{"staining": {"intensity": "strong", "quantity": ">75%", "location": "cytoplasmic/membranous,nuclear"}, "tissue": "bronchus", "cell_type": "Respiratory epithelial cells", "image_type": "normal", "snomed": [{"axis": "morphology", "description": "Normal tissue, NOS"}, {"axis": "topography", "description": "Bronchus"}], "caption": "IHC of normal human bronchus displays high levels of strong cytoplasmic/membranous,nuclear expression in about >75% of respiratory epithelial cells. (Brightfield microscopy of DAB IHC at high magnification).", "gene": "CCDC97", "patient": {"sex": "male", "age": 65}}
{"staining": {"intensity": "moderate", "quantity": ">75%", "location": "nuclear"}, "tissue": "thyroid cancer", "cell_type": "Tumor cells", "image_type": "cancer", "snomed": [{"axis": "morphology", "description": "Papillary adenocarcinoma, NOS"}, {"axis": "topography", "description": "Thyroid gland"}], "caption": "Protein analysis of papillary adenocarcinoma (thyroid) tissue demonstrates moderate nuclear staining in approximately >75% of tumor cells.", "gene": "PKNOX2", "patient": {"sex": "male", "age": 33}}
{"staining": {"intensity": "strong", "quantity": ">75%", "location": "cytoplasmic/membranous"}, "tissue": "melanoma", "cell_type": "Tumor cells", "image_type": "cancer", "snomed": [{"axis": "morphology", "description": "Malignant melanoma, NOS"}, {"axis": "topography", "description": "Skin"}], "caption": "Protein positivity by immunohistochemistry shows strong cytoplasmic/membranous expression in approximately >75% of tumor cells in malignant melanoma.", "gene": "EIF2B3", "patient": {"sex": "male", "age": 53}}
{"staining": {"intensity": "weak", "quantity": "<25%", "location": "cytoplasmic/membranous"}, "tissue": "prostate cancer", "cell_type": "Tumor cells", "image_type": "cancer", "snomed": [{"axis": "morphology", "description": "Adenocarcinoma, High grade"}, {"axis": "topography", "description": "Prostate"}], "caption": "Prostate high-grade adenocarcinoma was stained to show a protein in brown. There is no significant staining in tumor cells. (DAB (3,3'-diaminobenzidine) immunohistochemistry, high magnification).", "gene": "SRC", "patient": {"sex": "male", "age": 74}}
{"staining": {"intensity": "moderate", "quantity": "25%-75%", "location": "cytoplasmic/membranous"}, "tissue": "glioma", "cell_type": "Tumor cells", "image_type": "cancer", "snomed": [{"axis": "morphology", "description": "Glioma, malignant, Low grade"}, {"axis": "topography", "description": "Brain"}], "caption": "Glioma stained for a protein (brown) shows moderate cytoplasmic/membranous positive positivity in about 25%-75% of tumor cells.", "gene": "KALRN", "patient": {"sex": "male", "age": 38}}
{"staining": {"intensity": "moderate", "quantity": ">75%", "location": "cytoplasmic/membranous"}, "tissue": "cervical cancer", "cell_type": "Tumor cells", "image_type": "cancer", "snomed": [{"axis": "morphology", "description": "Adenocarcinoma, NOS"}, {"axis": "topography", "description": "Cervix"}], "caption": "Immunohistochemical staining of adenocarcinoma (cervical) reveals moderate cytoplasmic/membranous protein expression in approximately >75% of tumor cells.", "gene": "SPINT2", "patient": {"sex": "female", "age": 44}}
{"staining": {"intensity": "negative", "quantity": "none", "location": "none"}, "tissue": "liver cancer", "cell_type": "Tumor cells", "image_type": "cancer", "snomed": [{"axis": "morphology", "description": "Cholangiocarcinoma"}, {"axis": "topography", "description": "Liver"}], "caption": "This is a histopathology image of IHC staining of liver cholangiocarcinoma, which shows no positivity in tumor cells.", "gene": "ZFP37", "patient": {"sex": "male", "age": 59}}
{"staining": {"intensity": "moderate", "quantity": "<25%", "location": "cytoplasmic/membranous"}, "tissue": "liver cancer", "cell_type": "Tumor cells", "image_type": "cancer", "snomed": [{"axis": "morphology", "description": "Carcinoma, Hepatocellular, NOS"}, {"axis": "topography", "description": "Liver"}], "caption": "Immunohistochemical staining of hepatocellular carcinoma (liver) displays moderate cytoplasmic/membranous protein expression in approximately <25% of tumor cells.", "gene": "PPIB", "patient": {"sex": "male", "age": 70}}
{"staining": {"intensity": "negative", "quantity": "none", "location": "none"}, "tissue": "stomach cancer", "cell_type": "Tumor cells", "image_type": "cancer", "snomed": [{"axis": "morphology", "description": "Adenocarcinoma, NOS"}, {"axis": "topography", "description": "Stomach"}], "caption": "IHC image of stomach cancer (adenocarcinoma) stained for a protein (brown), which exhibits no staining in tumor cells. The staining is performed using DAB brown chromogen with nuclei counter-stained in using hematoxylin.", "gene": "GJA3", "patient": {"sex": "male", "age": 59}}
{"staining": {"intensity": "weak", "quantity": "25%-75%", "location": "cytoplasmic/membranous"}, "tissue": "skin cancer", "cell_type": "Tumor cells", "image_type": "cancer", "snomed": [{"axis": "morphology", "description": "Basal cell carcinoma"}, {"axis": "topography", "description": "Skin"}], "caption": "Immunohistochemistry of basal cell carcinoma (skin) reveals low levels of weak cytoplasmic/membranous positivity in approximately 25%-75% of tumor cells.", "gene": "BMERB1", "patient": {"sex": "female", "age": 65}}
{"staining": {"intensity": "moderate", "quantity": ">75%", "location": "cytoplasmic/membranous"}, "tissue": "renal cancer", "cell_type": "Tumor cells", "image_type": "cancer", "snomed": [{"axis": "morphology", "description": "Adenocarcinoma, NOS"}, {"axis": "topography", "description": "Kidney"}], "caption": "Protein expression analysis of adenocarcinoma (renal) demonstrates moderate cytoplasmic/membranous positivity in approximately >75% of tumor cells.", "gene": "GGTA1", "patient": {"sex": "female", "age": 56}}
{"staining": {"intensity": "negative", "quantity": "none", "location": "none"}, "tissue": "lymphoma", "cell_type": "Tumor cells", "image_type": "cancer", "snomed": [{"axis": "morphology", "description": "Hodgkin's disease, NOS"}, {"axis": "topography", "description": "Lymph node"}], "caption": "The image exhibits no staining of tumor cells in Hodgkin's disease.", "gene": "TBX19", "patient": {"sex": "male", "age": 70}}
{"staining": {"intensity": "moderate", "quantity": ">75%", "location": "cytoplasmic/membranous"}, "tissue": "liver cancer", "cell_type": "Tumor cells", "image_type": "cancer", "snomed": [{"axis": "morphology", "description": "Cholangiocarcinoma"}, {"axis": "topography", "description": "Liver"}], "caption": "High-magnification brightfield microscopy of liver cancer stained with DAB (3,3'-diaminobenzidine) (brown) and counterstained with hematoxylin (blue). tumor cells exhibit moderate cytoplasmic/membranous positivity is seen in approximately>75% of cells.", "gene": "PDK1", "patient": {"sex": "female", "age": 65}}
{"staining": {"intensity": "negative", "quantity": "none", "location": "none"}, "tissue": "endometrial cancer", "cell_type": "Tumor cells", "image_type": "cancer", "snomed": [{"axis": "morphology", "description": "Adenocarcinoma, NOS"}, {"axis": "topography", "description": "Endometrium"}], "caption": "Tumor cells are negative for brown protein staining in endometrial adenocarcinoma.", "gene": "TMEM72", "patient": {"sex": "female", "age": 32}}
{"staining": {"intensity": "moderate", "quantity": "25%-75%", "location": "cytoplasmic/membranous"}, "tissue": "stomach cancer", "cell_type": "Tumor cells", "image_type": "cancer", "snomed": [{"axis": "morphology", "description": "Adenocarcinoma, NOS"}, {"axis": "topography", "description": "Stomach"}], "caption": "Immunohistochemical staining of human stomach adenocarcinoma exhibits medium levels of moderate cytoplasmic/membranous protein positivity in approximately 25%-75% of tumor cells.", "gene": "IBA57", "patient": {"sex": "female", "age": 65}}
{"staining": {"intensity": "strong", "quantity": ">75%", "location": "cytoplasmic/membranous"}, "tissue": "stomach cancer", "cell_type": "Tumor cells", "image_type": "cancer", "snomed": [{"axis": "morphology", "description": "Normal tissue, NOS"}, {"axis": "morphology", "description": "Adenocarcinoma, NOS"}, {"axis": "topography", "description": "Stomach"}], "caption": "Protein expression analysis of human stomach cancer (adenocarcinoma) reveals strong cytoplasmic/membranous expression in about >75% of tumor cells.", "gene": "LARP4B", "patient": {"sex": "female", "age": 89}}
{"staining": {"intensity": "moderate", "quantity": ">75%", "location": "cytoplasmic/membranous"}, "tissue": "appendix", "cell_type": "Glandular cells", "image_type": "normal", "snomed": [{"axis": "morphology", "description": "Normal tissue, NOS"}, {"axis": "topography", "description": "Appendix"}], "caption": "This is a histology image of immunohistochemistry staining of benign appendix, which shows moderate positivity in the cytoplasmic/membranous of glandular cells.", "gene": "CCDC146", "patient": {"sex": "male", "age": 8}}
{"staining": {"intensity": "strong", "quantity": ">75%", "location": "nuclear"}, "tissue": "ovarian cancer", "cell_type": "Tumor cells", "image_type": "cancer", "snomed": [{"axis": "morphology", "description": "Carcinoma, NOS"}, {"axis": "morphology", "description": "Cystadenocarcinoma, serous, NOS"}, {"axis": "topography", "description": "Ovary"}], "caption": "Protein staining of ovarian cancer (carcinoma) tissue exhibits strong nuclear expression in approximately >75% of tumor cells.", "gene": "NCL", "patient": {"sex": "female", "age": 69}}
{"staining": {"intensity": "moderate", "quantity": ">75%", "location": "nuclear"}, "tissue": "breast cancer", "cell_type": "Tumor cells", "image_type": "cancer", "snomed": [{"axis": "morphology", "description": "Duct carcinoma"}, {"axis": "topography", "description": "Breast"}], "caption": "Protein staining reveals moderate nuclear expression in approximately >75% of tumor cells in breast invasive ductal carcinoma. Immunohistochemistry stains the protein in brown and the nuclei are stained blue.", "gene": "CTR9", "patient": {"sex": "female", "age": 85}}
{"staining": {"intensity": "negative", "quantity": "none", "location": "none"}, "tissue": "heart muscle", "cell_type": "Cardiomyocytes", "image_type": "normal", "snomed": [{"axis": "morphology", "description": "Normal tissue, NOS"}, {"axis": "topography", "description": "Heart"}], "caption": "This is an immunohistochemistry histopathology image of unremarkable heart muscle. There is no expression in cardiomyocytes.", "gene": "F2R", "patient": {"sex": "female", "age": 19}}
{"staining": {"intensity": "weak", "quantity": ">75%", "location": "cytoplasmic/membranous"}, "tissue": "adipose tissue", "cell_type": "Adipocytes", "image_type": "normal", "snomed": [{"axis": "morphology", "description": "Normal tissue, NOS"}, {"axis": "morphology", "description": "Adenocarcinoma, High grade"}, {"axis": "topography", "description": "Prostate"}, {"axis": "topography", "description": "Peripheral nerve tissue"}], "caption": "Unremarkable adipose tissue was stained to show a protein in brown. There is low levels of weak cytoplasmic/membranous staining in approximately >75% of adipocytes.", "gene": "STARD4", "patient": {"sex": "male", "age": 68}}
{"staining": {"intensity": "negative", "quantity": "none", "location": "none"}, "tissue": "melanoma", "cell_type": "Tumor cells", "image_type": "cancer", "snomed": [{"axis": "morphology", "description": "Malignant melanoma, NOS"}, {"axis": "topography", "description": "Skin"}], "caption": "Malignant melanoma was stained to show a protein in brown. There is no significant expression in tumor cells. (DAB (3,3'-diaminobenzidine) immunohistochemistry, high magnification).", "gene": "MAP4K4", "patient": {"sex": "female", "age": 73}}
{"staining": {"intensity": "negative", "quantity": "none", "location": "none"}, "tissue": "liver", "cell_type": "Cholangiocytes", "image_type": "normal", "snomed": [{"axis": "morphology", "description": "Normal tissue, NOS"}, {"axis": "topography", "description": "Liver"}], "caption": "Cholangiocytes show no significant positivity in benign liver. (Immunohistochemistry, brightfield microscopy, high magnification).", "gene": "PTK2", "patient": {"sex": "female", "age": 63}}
********************
*AIM OF THE EXERCISE*: Give back exactly the lines from the beginning of the records through the line containing "analysis of papillary", and only those.

*SOLVED PROBLEM*:
{"staining": {"intensity": "strong", "quantity": ">75%", "location": "cytoplasmic/membranous,nuclear"}, "tissue": "bronchus", "cell_type": "Respiratory epithelial cells", "image_type": "normal", "snomed": [{"axis": "morphology", "description": "Normal tissue, NOS"}, {"axis": "topography", "description": "Bronchus"}], "caption": "IHC of normal human bronchus displays high levels of strong cytoplasmic/membranous,nuclear expression in about >75% of respiratory epithelial cells. (Brightfield microscopy of DAB IHC at high magnification).", "gene": "CCDC97", "patient": {"sex": "male", "age": 65}}
{"staining": {"intensity": "moderate", "quantity": ">75%", "location": "nuclear"}, "tissue": "thyroid cancer", "cell_type": "Tumor cells", "image_type": "cancer", "snomed": [{"axis": "morphology", "description": "Papillary adenocarcinoma, NOS"}, {"axis": "topography", "description": "Thyroid gland"}], "caption": "Protein analysis of papillary adenocarcinoma (thyroid) tissue demonstrates moderate nuclear staining in approximately >75% of tumor cells.", "gene": "PKNOX2", "patient": {"sex": "male", "age": 33}}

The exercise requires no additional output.